エネルギーに変換して大きくなったそうです」


携帯端末の立体映像で確認、東京都の米軍・横田基地を

銀色クラゲが覆っている。


アナウンサー

「直径1キロメートルのクラゲのような怪物が

基地を襲っています。これは一体どういうことでしょう?

まるでドゴラ、バルンガのようです!


あっ、浮上しました、どういう原理でしょう。南に移動していきます。

すごいスピード!まるでUFOの動きです!」


カクグイは沖縄の米軍基地へ向かう。

米軍は海上で核攻撃を実行。

しかしエネルギーを提供して喜ばせただけ。


普天間基地上空で降下、直径3キロの体で覆って触手で地下まで破壊、

核エネルギーを吸収して更に巨大化していく。


そして中国大陸へ。以下同じ。

ユーラシア大陸を東から西へ。

核兵器保有国の戦力を破壊して大西洋を西へ向かう。



アメリカ大統領

「あいにくだがここまでだ。我々には対策がある!」


核放射性物質を乗せた宇宙船を直径30キロの怪物の上空に飛ばす。

察知して宇宙へおびき出される。


そのまま太陽に誘導される。

核融合エネルギーの巨大さから宇宙船より太陽へ向かった。



「これで核保有国は我が国のみだな。世界征服のチャンスだ」

牙を見せるアメリカ。しかし。


「こちらエドワーズ空軍基地カリフォルニア

例の怪物の小型の・・・1メートルほどの大きさの連中が

30体ほど襲撃、地下の核ミサイル貯蔵庫に侵入されました、

攻撃しても大きくなるばかりで・・・有効な戦術を・・・」


「こちらヴァンデンバーグ空軍基地、風船のような例の怪奇物体に

襲われています!地下へ潜入されました!阻止できません!」


アメリカ中の基地からSOSの緊急連絡。


アメリカ大統領

「おのれ、子供か分身か知らんが、ばらまいていきおったか。

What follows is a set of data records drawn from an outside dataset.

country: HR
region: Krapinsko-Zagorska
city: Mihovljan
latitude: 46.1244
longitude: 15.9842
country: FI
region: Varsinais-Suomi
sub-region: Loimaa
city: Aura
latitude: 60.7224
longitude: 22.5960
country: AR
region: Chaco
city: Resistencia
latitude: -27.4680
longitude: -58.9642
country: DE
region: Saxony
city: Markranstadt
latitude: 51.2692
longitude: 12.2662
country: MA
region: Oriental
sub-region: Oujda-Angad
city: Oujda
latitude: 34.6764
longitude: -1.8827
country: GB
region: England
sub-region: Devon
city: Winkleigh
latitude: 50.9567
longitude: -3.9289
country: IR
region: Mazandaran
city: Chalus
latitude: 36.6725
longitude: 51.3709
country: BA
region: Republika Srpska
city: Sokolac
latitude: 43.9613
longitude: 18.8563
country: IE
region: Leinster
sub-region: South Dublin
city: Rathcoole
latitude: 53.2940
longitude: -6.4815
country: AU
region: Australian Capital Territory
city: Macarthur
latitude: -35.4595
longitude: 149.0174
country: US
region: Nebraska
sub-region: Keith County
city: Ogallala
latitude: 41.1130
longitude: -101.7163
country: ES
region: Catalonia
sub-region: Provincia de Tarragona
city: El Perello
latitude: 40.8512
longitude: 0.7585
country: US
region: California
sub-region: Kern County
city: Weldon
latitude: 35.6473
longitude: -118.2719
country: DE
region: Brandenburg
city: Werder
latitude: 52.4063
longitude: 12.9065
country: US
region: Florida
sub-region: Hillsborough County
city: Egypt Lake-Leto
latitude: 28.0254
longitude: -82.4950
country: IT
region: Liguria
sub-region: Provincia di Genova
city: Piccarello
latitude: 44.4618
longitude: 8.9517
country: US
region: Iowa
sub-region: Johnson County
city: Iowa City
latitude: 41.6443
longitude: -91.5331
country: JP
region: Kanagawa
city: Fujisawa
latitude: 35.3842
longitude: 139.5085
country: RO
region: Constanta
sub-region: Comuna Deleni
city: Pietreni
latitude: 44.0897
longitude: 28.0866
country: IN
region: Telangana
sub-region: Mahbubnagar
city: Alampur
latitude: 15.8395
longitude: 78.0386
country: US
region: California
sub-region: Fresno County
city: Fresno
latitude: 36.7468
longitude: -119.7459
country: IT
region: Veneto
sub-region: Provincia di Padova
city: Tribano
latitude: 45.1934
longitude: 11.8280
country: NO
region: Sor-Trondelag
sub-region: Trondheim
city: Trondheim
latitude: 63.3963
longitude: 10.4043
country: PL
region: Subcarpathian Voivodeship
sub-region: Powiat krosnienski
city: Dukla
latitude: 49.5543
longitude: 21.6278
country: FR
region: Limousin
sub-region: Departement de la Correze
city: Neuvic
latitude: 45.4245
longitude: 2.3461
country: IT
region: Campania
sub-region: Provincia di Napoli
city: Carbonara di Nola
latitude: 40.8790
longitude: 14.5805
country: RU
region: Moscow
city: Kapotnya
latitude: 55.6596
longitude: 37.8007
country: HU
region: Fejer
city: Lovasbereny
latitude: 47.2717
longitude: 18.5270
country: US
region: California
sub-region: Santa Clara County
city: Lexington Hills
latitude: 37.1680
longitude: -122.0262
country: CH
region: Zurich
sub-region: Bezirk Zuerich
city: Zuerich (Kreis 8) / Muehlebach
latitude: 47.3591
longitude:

ううむ・・・」




スクラップ工場。


ヘルパー01号

「本日の業務終了です。核物質の廃棄は、あいかわらずありません」


工場長

「うむ・・・カクグイは食い尽くしたら

小さくなって姿を見せなくなった。


地中で冬眠してるのか、宇宙へ出たのか、消滅したのか、

まあ本当にクリーンエネルギー生物だったらしいな」


太陽に向かった巨大カクグイがどうなったかが不明だが。

それはもう考えてもどうしようもない。



【終わり】

手本はロバート・シェクリイのSF小説「ひる」。


米の田舎の道にタイヤ状の物体。

シャベルでどかそうとすると金属の先が溶ける。

あらゆるエネルギーを吸収して巨大化していく。